"The Most Dangerous Game" questions
1. The opening paragraph introduces the mystery of the island. As the mystery is explained - during Rainsford's dinner conversation with Zaroff - a second question is raised: Must Rainsford himself play the game? The final section of the story is concerned with an even more urgent question. What is that question? When is this question answered? The opening lines of the story promise suspense and strange adventure. How well is that promise fulfilled?
2. By what steps has General Zaroff come to play "the most dangerous game"? What qualities of character and mind made the idea appeal to him? What life circumstances have led him to his unique arrangements for pursuing the activity? How has Zaroff's upbringing contributed to his taste for this sport?
3. General Zaroff claims he likes to match wits with his quarry. Why does he hunt with a 22-caliber pistol? with dogs? How sporting a chance does he actually give his victims? Is there any risk at all for him?
4. Consider Rainsford's "victory". Does he win solely by his own strength and ingenuity, or is he aided by a weakness in Zaroff? What physical and mental qualities does Rainsford possess that enable him to have a chance? How does he differ from the usual 'contestants' in Zaroff's game?
5. In the opening conversation of the story, Rainsford states that "...the world is made up of two classes - the hunters and the huntees." Is that a statement of scientific fact, or is it one man's interpretation of life?
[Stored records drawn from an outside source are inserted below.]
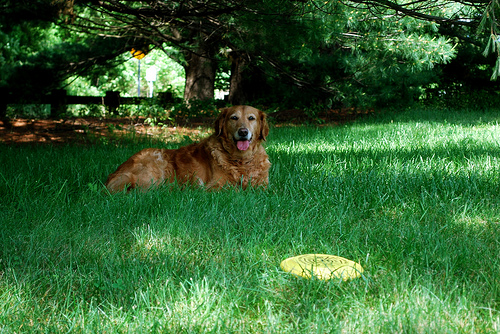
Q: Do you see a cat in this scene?
A: No, there are no cats.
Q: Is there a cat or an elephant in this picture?
A: No, there are no cats or elephants.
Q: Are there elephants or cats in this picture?
A: No, there are no cats or elephants.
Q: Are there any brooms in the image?
A: No, there are no brooms.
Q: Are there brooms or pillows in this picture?
A: No, there are no brooms or pillows.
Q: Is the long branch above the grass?
A: Yes, the branch is above the grass.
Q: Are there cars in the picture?
A: No, there are no cars.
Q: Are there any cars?
A: No, there are no cars.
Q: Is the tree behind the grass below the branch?
A: Yes, the tree is behind the grass.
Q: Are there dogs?
A: Yes, there is a dog.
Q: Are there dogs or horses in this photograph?
A: Yes, there is a dog.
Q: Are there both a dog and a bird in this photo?
A: No, there is a dog but no birds.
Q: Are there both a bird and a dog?
A: No, there is a dog but no birds.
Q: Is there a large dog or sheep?
A: Yes, there is a large dog.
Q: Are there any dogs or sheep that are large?
A: Yes, the dog is large.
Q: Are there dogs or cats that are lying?
A: Yes, the dog is lying.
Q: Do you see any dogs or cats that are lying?
A: Yes, the dog is lying.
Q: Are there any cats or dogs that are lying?
A: Yes, the dog is lying.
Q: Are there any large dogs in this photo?
A: Yes, there is a large dog.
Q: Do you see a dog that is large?
A: Yes, there is a dog that is large.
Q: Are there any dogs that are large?
A: Yes, there is a dog that is large.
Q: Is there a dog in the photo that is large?
A: Yes, there is a dog that is large.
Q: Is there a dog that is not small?
A: Yes, there is a large dog.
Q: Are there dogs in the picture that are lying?
A: Yes, there is a dog that is lying.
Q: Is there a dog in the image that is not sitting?
A: Yes, there is a dog that is lying.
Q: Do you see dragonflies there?
A: No, there are no dragonflies.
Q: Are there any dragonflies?
A: No, there are no dragonflies.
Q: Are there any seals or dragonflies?
A: No, there are no dragonflies or seals.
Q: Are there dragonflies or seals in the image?
A: No, there are no dragonflies or seals.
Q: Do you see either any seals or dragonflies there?
A: No, there are no dragonflies or seals.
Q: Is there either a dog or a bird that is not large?
A: No, there is a dog but it is large.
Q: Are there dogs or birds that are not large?
A: No, there is a dog but it is large.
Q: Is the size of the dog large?
A: Yes, the dog is large.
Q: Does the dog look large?
A: Yes, the dog is large.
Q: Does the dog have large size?
A: Yes, the dog is large.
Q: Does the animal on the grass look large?
A: Yes, the dog is large.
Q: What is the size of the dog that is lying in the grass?
A: The dog is large.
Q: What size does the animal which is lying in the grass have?
A: The dog has large size.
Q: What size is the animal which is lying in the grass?
A: The dog is large.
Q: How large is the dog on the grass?
A: The dog is large.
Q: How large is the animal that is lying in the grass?
A: The dog is large.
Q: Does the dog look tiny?
A: No, the dog is large.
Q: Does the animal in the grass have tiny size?
A: No, the dog is large.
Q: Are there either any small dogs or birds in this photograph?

In what ways are Rainsford and Zaroff alike? At what point do their ideas differ? How might Rainsford's experiences on the island alter his earlier views about hunting?
6. The story suggests that wanton hunting destroys important qualities in a man. What are those qualities? Explain how this kind of sport can become a "dangerous game" for the hunter. Do such hazards exist for all hunters? Why or why not?